Neuroimaging Flashcards
1
Q
MRI scanner
A
- Incredibly strong magnet: usually 1.5 - 7 tesla
- 1.5 tesla = 15,000 gauss
- Earth’s magnetic field strength = 0.5 gauss
- Exeter MRI scanner = 30,000 X earth’s magnetic field strength
- NO METAL IN THE SCANNER!!!
2
Q
what does BOLD stand for?
A
Blood Oxygen Level Dependent
3
Q
BOLD signal
A
- When neurons become active, blood flows to the part of the brain to provide oxygen to fuel the cells.
- Haemoglobin (the iron-containing oxygen transporting protein present in blood) differs in how it responds to magnetic fields, depending on whether it has a bound oxygen molecule
- The MRI scanner, which is basically a giant magnet, detects these small changes in the magnetic field.
- With fMRI we are not directly measuring brain activation.
- We are measuring blood flow (more precisely, the magnetic properties of oxygenated vs deoxygenated blood)
4
Q
from raw data to functional ‘activation’ maps
A
- Design a task to be used in the scanner
- Collect some data
- Preprocess the data
- Analyse the data
- Interpret your results
5
Q
fMRI experimental design
A
- BOLD signal is arbitrary: It has no stable baseline - means that the baseline BOLD signal may be something in one session for one subject, and completely different for the same subject on the next day
- Therefore, the most important aspect of any fMRI experiment is that we have to provide both a) an experimental condition and b) a baseline condition.
- Resulting functional brain map reflects the difference between these two conditions.
6
Q
what is a good baseline?
A
- One that differs from the experimental condition only by the process of interest
- In general, having the subject rest, i.e. do nothing, is not a good baseline, because there will be so many things differing between that and your experimental condition that you never know what process your brain activation reflects.
- Ideally you want a baseline that differs from the experimental condition only according to the cognitive process you’re interested in.

* [Instructions to follow]
Answer these questions using the neuroimaging flashcards.
(a) What is the usual strength range of an MRI scanner's magnet, in tesla?
(b) What does BOLD stand for?
(c) According to the flashcards, why is having the subject rest generally not a good baseline?

* [Rows drawn from a dataset]
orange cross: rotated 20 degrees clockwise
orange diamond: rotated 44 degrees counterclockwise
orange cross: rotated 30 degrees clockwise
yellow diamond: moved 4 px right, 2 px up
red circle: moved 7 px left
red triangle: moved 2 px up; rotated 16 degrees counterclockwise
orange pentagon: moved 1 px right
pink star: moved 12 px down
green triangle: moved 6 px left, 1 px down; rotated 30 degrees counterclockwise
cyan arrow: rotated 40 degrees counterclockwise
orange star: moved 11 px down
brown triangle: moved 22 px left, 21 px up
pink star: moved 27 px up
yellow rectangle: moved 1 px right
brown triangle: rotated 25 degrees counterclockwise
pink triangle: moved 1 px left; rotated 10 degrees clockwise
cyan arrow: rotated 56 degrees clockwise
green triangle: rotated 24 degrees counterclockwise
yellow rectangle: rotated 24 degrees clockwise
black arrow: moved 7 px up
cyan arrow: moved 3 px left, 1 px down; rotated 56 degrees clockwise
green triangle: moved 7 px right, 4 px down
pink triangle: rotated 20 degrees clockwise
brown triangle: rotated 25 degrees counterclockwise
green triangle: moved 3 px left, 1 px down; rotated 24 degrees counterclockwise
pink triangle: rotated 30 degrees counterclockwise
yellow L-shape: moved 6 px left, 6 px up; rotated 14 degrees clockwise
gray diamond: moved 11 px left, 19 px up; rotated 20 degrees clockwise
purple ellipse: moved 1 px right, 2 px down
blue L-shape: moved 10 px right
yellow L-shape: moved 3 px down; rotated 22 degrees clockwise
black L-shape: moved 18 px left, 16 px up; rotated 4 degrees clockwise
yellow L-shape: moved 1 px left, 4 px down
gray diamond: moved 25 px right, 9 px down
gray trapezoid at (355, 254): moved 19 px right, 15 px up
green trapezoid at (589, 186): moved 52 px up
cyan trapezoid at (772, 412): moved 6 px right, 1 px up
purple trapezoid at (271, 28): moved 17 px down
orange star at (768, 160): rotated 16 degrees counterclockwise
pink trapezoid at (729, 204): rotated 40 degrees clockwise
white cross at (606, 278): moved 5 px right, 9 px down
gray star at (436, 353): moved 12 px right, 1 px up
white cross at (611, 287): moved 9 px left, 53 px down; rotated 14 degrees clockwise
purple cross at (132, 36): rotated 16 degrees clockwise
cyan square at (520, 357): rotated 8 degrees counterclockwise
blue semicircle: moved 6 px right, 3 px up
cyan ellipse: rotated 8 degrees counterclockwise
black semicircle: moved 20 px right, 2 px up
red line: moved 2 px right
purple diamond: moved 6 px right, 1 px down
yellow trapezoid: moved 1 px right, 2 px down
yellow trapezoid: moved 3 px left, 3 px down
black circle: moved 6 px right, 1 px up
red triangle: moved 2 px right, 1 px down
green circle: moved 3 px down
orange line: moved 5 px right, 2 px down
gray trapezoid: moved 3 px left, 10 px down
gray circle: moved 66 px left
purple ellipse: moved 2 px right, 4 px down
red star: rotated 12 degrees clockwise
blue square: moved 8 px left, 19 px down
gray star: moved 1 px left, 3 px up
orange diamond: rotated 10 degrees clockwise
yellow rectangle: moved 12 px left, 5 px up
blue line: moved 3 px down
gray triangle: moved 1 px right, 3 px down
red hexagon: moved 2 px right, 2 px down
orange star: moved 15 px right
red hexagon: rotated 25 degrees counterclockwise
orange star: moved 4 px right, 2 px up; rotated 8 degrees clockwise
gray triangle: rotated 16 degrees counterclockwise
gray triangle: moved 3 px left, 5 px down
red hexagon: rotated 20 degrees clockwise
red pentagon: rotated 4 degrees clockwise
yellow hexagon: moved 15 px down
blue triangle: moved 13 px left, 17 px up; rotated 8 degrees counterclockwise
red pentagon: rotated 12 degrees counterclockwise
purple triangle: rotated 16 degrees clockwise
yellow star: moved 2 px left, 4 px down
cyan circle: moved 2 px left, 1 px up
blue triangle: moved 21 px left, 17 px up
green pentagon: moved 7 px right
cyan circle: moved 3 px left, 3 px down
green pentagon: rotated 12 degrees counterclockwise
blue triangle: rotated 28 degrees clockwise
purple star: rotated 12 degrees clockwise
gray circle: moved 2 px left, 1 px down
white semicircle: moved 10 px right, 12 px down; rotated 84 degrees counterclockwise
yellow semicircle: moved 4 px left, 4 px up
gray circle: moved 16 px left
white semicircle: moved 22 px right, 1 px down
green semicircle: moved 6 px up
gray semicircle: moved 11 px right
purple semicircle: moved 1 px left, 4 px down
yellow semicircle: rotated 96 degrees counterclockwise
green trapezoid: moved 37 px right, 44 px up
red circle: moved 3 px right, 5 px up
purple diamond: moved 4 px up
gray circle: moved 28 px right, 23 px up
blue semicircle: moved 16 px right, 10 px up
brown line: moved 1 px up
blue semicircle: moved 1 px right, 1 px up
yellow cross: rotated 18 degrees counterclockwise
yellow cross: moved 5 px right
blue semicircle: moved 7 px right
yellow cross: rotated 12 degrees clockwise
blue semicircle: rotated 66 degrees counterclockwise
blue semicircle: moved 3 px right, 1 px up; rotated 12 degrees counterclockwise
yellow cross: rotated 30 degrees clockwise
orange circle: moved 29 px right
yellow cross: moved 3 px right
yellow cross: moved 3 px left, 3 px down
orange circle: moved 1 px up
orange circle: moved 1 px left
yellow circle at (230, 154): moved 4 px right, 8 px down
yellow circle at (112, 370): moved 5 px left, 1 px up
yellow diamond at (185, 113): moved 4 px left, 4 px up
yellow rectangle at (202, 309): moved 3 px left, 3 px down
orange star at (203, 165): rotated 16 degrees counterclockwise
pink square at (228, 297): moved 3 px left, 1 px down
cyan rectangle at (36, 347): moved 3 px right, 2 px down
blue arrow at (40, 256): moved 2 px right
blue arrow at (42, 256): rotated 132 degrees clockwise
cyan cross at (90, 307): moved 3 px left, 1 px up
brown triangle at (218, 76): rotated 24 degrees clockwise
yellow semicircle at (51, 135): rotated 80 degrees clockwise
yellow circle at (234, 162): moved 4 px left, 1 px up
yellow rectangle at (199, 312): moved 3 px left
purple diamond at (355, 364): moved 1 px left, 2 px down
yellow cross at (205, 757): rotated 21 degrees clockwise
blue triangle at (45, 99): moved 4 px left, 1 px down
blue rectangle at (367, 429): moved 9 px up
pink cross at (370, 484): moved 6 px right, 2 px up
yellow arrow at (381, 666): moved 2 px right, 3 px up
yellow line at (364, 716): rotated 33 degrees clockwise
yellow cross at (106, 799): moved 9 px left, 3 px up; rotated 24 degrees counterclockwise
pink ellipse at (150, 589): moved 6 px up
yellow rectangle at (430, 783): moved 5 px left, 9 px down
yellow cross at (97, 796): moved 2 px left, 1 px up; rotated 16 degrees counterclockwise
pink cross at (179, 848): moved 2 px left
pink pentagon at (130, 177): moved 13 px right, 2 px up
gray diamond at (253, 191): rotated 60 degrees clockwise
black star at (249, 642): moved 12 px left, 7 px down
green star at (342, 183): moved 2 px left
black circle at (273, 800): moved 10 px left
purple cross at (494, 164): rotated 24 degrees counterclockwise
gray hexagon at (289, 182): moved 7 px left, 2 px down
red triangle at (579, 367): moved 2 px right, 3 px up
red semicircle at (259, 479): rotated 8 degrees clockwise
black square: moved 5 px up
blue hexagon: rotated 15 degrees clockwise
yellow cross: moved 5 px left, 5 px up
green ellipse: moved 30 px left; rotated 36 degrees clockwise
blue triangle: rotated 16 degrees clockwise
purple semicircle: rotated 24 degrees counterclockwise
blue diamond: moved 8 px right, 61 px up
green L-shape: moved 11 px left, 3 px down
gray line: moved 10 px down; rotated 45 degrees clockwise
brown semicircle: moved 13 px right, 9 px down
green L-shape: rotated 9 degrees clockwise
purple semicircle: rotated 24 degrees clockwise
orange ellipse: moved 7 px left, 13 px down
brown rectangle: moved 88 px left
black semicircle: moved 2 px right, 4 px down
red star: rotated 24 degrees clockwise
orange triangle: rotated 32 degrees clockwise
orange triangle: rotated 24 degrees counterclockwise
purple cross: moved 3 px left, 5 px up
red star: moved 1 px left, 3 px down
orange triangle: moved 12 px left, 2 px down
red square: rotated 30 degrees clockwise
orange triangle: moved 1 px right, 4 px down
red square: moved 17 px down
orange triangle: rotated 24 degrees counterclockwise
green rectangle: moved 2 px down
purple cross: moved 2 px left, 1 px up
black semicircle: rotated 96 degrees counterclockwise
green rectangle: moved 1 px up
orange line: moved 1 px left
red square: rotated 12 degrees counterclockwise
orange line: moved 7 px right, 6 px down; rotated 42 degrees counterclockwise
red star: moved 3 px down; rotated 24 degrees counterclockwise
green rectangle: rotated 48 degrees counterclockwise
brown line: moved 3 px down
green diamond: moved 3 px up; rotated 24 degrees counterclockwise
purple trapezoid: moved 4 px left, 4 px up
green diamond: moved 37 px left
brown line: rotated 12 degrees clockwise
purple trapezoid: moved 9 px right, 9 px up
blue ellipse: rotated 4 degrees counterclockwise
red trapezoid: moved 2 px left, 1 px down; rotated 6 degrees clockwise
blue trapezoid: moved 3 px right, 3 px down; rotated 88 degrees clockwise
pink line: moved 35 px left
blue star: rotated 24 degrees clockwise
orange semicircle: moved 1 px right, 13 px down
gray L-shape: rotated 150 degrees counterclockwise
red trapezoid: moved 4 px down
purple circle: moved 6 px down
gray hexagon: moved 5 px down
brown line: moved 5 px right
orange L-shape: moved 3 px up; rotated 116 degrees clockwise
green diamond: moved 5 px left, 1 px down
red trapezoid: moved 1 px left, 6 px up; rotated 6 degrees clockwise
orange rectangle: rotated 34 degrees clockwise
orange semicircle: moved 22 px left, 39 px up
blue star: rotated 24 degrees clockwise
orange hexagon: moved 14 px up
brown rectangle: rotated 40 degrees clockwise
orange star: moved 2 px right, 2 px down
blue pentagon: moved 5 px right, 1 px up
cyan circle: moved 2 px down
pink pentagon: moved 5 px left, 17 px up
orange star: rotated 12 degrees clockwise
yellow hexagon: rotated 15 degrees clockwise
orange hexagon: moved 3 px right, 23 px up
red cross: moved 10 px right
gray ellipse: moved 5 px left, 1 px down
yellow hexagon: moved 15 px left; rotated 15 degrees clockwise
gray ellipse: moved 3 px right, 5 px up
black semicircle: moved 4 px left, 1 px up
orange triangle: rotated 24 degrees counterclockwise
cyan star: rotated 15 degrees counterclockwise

* [Solution to this problem]
(a) Usually 1.5 to 7 tesla.
(b) Blood Oxygen Level Dependent.
(c) So many things would differ between rest and the experimental condition that you would never know what process the brain activation reflects.